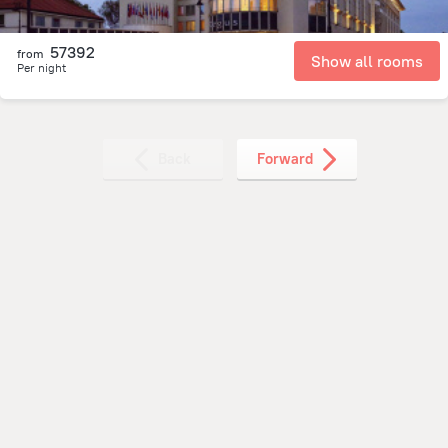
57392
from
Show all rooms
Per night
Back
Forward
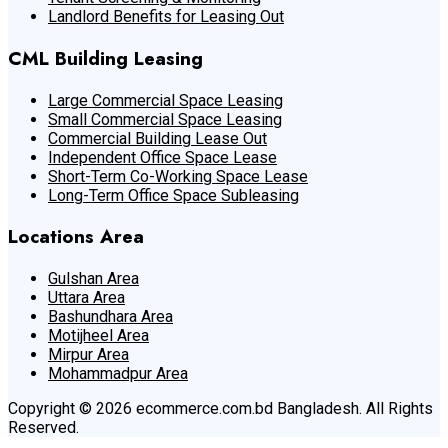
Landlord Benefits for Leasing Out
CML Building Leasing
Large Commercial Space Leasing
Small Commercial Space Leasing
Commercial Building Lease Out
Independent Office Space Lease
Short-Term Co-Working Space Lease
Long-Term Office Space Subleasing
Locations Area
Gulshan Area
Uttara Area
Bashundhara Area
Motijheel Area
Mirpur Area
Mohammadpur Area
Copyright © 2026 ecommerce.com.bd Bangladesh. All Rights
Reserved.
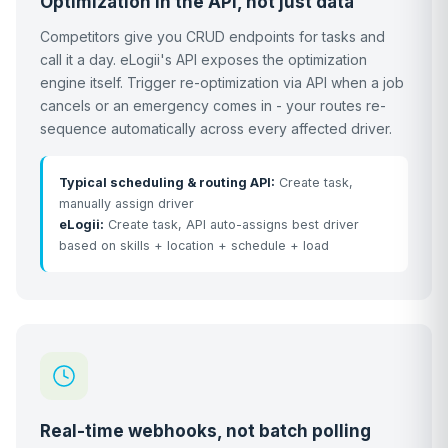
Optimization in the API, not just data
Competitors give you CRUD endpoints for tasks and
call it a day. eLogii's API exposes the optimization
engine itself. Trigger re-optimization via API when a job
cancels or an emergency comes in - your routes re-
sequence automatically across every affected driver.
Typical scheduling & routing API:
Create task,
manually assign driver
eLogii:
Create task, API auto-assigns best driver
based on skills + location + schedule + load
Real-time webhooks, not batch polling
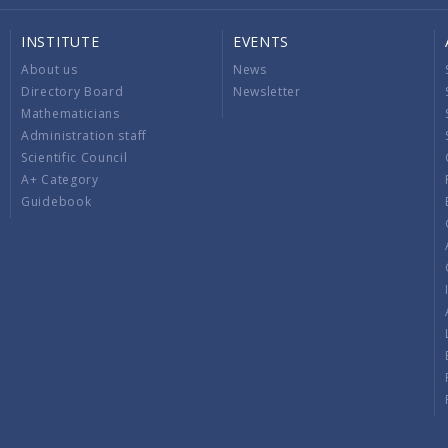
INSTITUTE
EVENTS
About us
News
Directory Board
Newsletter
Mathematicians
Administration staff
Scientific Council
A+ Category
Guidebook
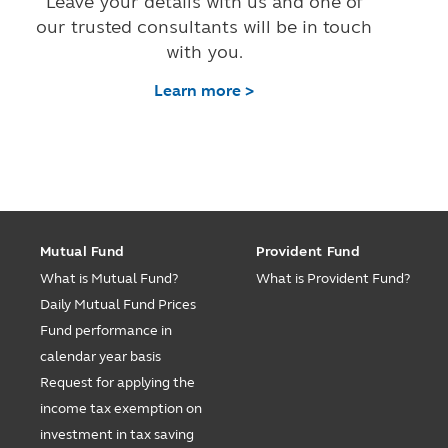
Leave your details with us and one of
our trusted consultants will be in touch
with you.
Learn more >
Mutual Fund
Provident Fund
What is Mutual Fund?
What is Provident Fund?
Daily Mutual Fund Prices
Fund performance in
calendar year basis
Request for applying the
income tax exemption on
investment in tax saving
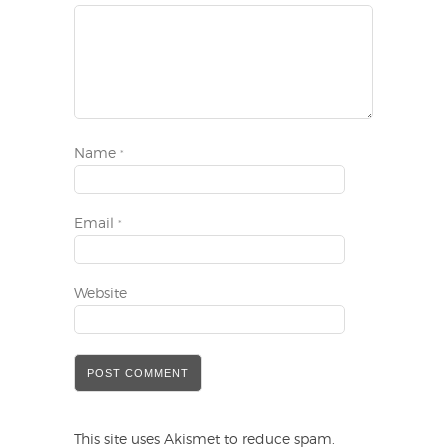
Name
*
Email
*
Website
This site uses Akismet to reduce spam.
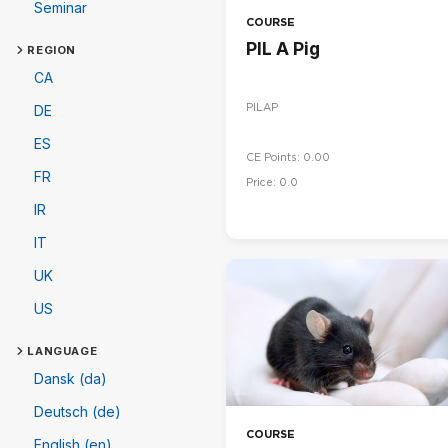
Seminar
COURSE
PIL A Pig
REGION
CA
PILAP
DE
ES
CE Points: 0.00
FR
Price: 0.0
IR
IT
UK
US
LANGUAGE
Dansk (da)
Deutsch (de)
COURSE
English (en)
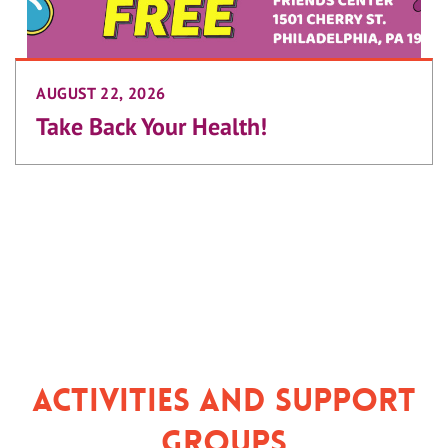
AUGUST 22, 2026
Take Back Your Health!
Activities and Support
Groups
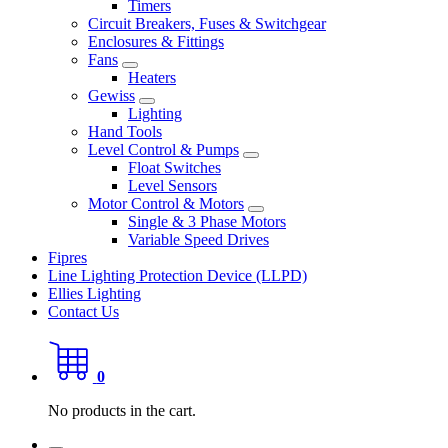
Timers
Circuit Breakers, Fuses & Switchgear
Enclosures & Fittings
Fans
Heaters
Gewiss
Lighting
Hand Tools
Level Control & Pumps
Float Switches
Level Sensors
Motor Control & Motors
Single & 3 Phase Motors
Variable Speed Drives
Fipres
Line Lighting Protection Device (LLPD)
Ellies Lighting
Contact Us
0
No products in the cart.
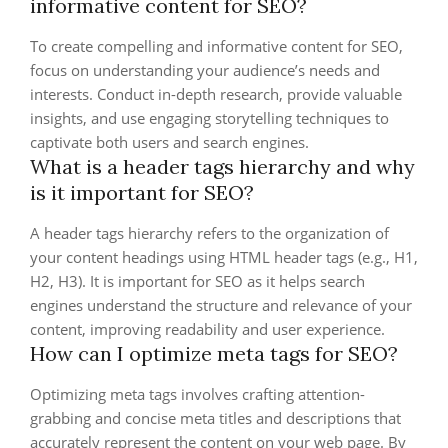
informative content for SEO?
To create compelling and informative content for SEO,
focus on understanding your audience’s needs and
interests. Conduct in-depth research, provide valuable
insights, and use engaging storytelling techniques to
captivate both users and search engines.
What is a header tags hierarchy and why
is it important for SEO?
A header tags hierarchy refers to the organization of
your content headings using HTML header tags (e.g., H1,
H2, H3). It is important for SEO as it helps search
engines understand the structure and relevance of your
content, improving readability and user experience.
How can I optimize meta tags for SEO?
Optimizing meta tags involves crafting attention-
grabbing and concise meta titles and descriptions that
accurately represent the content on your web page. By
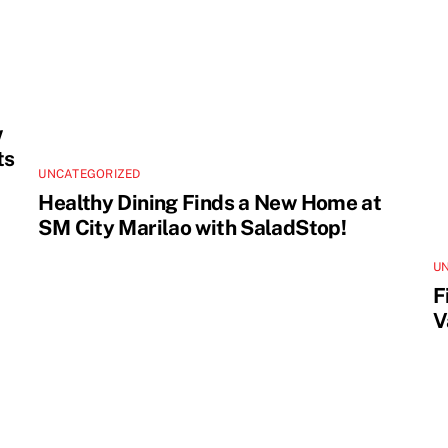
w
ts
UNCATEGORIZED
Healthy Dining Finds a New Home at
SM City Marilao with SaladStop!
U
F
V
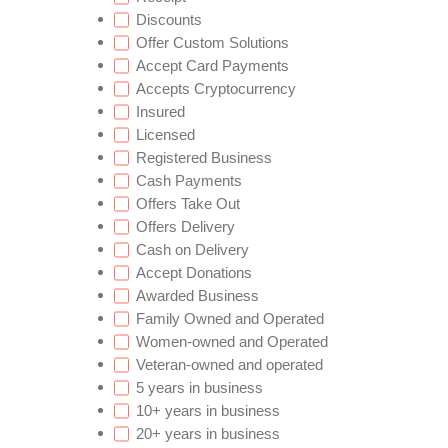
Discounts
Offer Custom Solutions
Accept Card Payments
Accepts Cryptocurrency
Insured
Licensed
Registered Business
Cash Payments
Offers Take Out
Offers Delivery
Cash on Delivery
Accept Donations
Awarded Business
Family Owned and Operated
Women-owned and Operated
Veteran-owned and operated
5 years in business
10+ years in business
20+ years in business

### DIRECTIONS FOR THIS TASK
All lines in the preceding records that hold the word "Building" need to be copied.

### EXERCISE OUTPUT
CML Building Leasing
Commercial Building Lease Out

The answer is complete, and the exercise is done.